From left, board members for The First American Project: Estela Ortega, Ramona Bennett, Frances Charles, Theresa Sheldon and Fawn Sharp. Photo: The First American Project
Tribal leaders step up to hold corporations accountable for climate change

'Our state's first real climate change policy'

First American Project supports ballot measure in Washington
By Kevin Abourezk

Tribal leaders in Washington state are stepping up to fill a political void they say has been left by complacent politicians who have failed to hold corporations accountable for climate change.

Joining forces with other leaders of color, the tribes have formed a political action committee called the First American Project. Their goal is to pass I-1631, a ballot initiative that would force corporations to pay fees for the pollution they produce.

“If you can only get involved in one campaign this year, or maybe this lifetime, I-1631 is the one, and that’s why Washington’s tribal nations are investing unprecedented resources in passing our state’s first real climate change policy,” President Fawn Sharp of the Quinault Nation said on Monday.

The First American Project already has helped collect nearly 20,000 more signatures than the 260,000 needed to put I-1631 on the ballot in November. However, the group still hopes to get at least another 70,000 signatures by the end of this week to ensure their petition survives the scrutiny of the Washington Secretary of State’s office, which must certify the initiative.

“It’s an opportunity to make the large-scale carbon polluters who are damaging our state and damaging our communities and our children pay the cost for the wrong-doings they have committed and use that money to restore natural ecosystems, to drive down greenhouse gas emissions and make investments that protect communities that are at-risk,” said Matthew Randazzo, the executive director for the First American Project, during a press briefing.

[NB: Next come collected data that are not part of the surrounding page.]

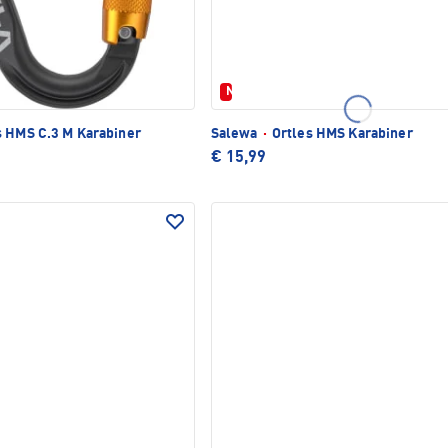
Neu
s HMS C.3 M Karabiner
Salewa
·
Ortles HMS Karabiner
€ 15,99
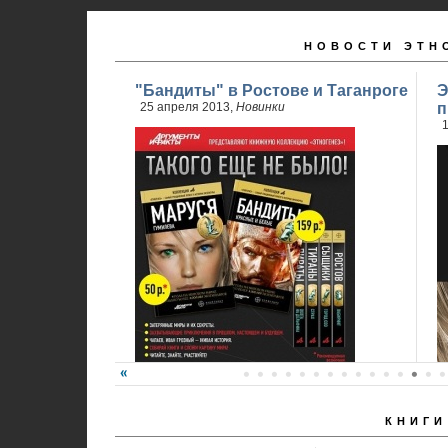
НОВОСТИ ЭТН
"Бандиты" в Ростове и Таганроге
Э
25 апреля 2013,
Новинки
п
1
КНИГИ
24 апреля стартовали продажи 2 книги
обновленного проекта...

In addition to President Sharp, leaders from several tribes are part of the effort, including: Ramona Bennett, former chairwoman of the Puyallup Tribe; Frances Charles, chairwoman of the Lower Elwha Klallam Tribe; Thomas Wooten, chairman of the Samish Nation; Willie Frank III, councilman for the Nisqually Tribe; John Daniels Jr., councilman for the Muckleshoot Tribe; and Theresa Sheldon, former councilwoman for the Tulalip Tribes.

The First American Project also includes Estela Ortega, the executive director of El Centro de la Raza. Tribal leaders say the group is built on the legacy and values of the Pacific Northwest civil rights movements of the 1960s and 1970s, which brought communities of color together to advocate collectively for political equality and progressive policies.

“It has to be done as a collective,” said Sheldon of the Tulalip Tribes. “Collectively, an entire state can show the country how we can be better and how we can make that difference for Mother Earth and all our children yet to come.”

If it passes, I-1631 would levy a $15 per ton fee for carbon emissions created by large carbon emitters such as fossil fuels and power providers beginning in 2020. That amount would rise by $2 per ton each year and would reach roughly $55 per ton by 2035, adjusting for inflation. The initiative seeks to reduce emissions to 25 percent below 1990 levels.

In 2016, Washington voters rejected a similar proposal, I-732, that would have implemented a $62 per ton fee by 2035.

Like I-732, I-1631 likely would lead to higher prices at the gas pump, as high as 15 cents per gallon. However, supporters say corporate polluters could pay the costs of the initiative purely from their profits if they wanted to do so.

“It is assessing a fee on the polluters themselves, and they can eat that within their profits without impact Washington citizens,” Randazzo said. “I don’t believe that’s what they’ll try to do.”

Once the initiative’s supporters succeed in getting it on the ballot, the First America Project will begin hosting a series of public outreach events and activities, including a climate change event for communities of color, advertisements, phone calls, social media campaigns and a tour by Native leaders to schools and universities.

“We’re expecting to mobilize a grassroots army both in Indian Country and communities of color and progressive youth communities,” Randazzo said.

He said he considers himself a climate refugee after he left Louisiana following Hurricane Katrina in August 2015. His family lost their home and possessions in the extremely destructive storm.

Randazzo blames much of the failure of the levees and floodwalls in New Orleans on politicians who failed to ensure proper construction practices were implemented.

“I do not want to see what happened to my community happen to communities in this state because of political considerations or influence about corporate politics in Olympia,” he said, referring to the Washington state capital.

Note: A prior version of this story incorrectly said Matthew Randazzo moved his family out of Louisiana following Hurricane Katrina. While Randazzo indeed left New Orleans, his blood family remains there.